Erschwerend für die Zentralplaner in Frankfurt und Brüssel kommt noch hinzu, dass ihr Antagonist, die amerikanische Federal Reserve, ihren Konsolidierungskurs hartnäckig verteidigt und ihrerseits die Zinsen mit 4,5 Prozent weit über dem Durchschnitt anderer großer Notenbanken hält. In den USA ist man offensichtlich bereit, ungerührt vom lauten Zetern des US-Präsidenten, einen positiven Kapitalmarktzins in Kauf zu nehmen, um den Märkten Raum für die Bereinigung unwirtschaftlicher Elemente zu geben. Produktives Kapital wird sich auf diese Weise neu orientieren und die Ökonomie substanziell in einem frischen Investitionszyklus kräftigen.

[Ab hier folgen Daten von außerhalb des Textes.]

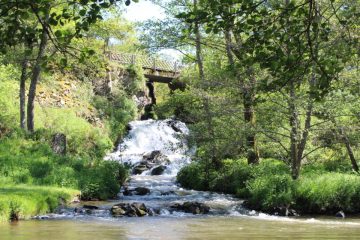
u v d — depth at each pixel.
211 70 22.11
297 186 15.97
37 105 30.02
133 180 24.27
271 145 20.77
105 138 31.62
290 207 15.42
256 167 20.20
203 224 12.95
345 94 14.62
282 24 6.22
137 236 10.88
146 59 42.34
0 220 12.20
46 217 13.48
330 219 14.29
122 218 13.80
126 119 36.31
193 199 18.28
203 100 20.30
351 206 15.51
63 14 5.62
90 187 18.05
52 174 19.06
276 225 12.91
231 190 20.45
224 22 6.06
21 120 25.19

Dass die US-Regierung in diesem Moment Steuersenkungen in Angriff nimmt, den Energiesektor dereguliert und die grüne Agenda abwickelt, wird wie Raketentreibstoff in einer Ökonomie wirken, die während der Biden-Jahre artifiziell gehemmt und in billigem Kredit ertränkt wurde. Die USA werden so zu einem Kapitalmagneten, dem die Eurozone nichts entgegenzusetzen hat.
In Washington ist man überzeugt: Anpassungsschmerz wird zu einem späteren Zeitpunkt reich belohnt. Und während sich die USA technisch, administrativ und innovativ auf das digitale Zeitalter vorbereiten, erlebt EU-Europa einen Überbietungswettbewerb der Sozialstaatsplaner. Politische Debatten kreisen im Wesentlichen um Mietpreisdeckel, Sozialleistungen und grüne Subventionen – verordneter und regulierter Konsum, der produktive Tätigkeit preisgibt.

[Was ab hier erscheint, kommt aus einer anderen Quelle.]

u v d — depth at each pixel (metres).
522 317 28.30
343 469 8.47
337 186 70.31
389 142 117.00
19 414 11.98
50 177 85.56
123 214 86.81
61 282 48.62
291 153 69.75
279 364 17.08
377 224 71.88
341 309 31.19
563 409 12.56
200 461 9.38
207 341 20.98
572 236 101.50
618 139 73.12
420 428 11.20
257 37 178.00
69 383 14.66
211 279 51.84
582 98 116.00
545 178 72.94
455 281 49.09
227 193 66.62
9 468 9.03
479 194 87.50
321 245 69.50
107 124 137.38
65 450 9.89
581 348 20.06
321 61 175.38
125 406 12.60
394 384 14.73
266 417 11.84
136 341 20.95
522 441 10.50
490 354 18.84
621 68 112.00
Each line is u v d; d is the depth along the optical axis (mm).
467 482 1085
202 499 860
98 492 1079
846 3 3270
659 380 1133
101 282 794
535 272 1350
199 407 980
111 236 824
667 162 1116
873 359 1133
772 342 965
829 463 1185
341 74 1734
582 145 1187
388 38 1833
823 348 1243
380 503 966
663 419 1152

Man hat sich in Europa an eine ungesunde Form von Sozialstaatlichkeit und Subventionitis gewöhnt und ist dem hyperstaatlichen Wohlfahrtsmodell auf den Leim gegangen, um sozialen und ökonomischen Schmerz auf die lange Bank zu schieben. Und immer mit dabei: die EZB und die Gelddruckmaschine. Wie lange das gut gehen kann, steht in den Sternen. Sicher ist jedoch: Die Spannung in den Märkten wächst. Der Tag, an dem diese sich mit einem gigantischen Erdbeben entladen und die tektonischen Platten der Ökonomie ruckartig eine neue Position einnehmen, gewinnt Kontur.